Supplied information.
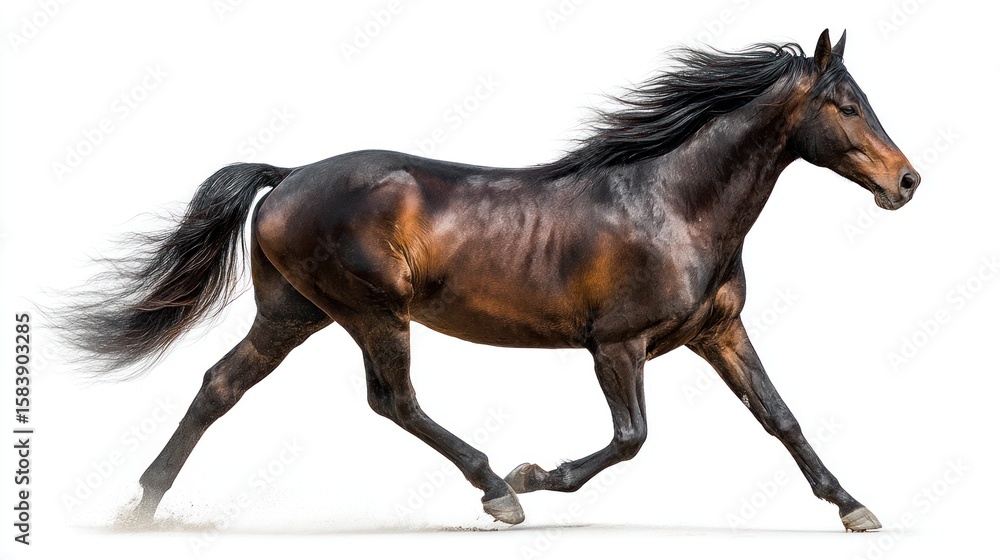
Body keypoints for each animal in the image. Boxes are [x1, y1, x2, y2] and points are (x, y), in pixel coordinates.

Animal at [60, 30, 918, 532]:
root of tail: (289, 175)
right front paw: (531, 475)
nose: (907, 182)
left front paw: (854, 508)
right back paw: (494, 488)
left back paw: (141, 505)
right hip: (372, 310)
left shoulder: (719, 332)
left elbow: (782, 418)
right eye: (845, 105)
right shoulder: (617, 344)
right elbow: (631, 438)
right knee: (393, 400)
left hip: (293, 313)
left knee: (220, 385)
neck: (673, 203)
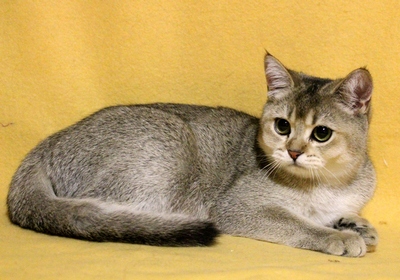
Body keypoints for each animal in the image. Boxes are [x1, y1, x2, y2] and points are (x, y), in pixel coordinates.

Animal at [7, 53, 378, 258]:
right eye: (282, 126)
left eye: (321, 133)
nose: (294, 152)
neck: (330, 183)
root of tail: (49, 143)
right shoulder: (237, 206)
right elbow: (297, 223)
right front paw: (338, 235)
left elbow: (336, 213)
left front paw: (355, 224)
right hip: (169, 143)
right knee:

Instructions to follow. Reproduce the data above exactly, leaving out any picture in it.

Task result.
Body keypoints for each animal in the image. Boxes are [x1, y1, x2, y2] and points are (x, y), in pixel coordinates.

Animal at [60, 30, 918, 532]:
root of tail: (289, 175)
right front paw: (531, 475)
nose: (907, 182)
left front paw: (854, 508)
right back paw: (494, 488)
left back paw: (141, 505)
right hip: (372, 310)
left shoulder: (719, 332)
left elbow: (782, 418)
right eye: (845, 105)
right shoulder: (617, 344)
right elbow: (631, 438)
right knee: (393, 400)
left hip: (293, 313)
left knee: (220, 385)
neck: (673, 203)
Body keypoints for each animal in the image. Boxes are [x1, y1, x2, y2] and points are (x, y), in pixel coordinates.

Animal at [7, 53, 378, 258]:
right eye: (282, 126)
left eye: (321, 133)
nose: (294, 152)
neck: (330, 183)
root of tail: (49, 143)
right shoulder: (237, 206)
right elbow: (297, 223)
right front paw: (338, 235)
left elbow: (336, 213)
left front paw: (355, 224)
right hip: (169, 143)
right knee:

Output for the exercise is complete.